WHAT IS NEEDED - Set the listing down exactly; no pictures.

LISTED RECORDS -
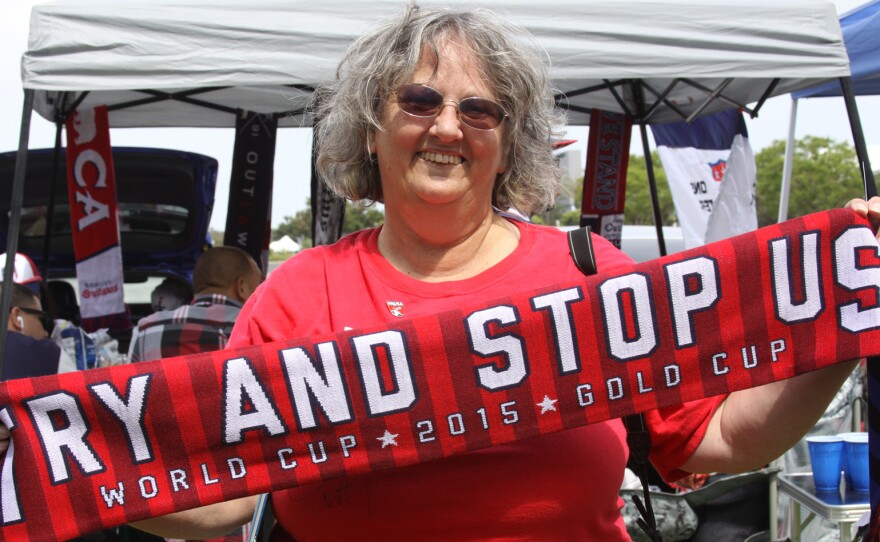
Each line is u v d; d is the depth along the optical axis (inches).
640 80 216.7
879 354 57.1
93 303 185.8
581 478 56.6
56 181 215.5
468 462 56.4
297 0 131.2
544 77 61.8
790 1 141.4
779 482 121.1
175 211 229.0
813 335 57.6
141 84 127.6
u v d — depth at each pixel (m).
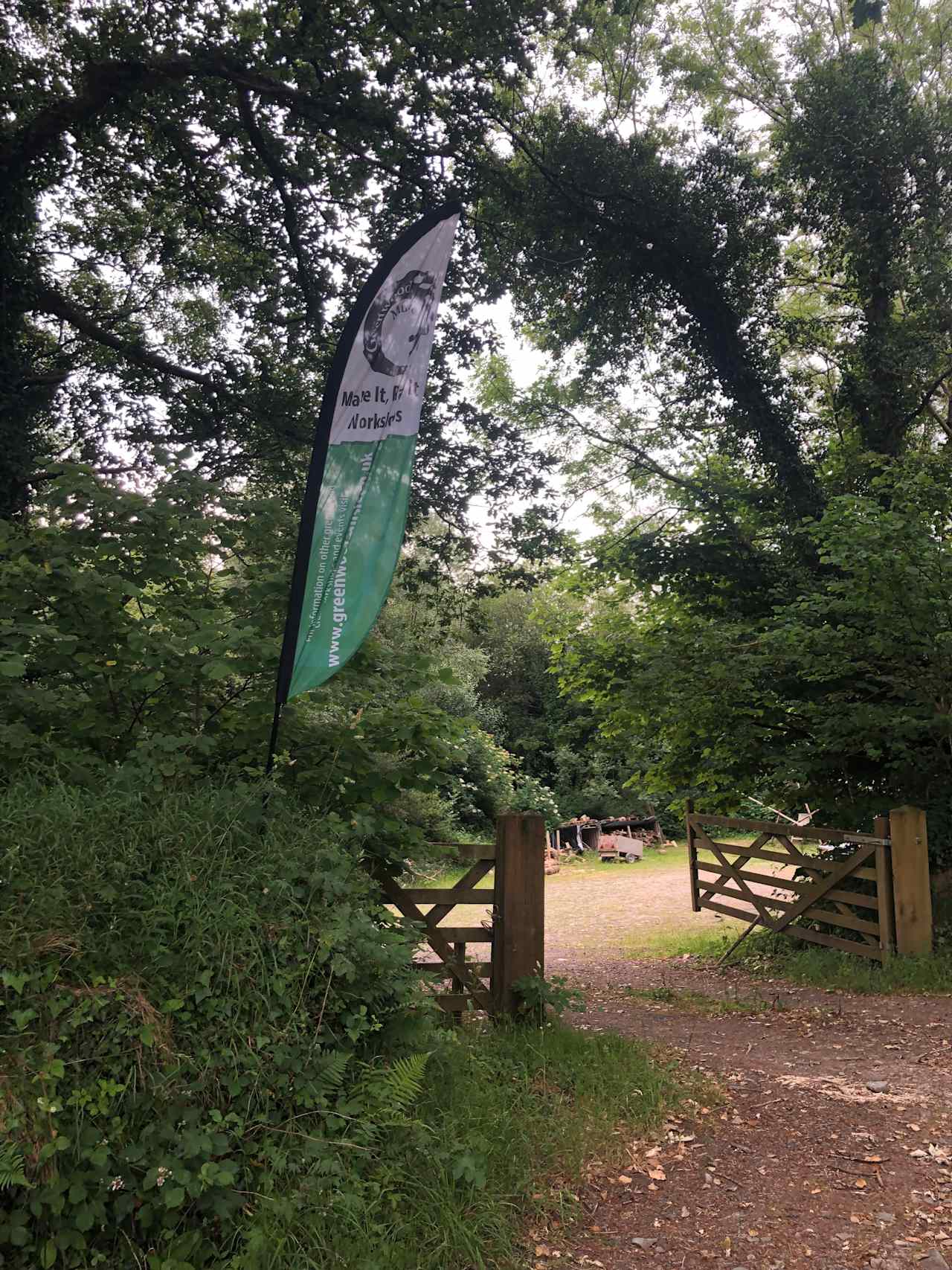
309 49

SOLUTION TO THIS PROBLEM -
Each line is u v d; d is the depth along the optical axis (inches).
640 80 216.7
879 354 57.1
93 303 185.8
581 478 56.6
56 181 215.5
468 462 56.4
297 0 131.2
544 77 61.8
790 1 141.4
779 482 121.1
175 211 229.0
813 335 57.6
141 84 127.6
u v d — depth at each pixel (m).
309 49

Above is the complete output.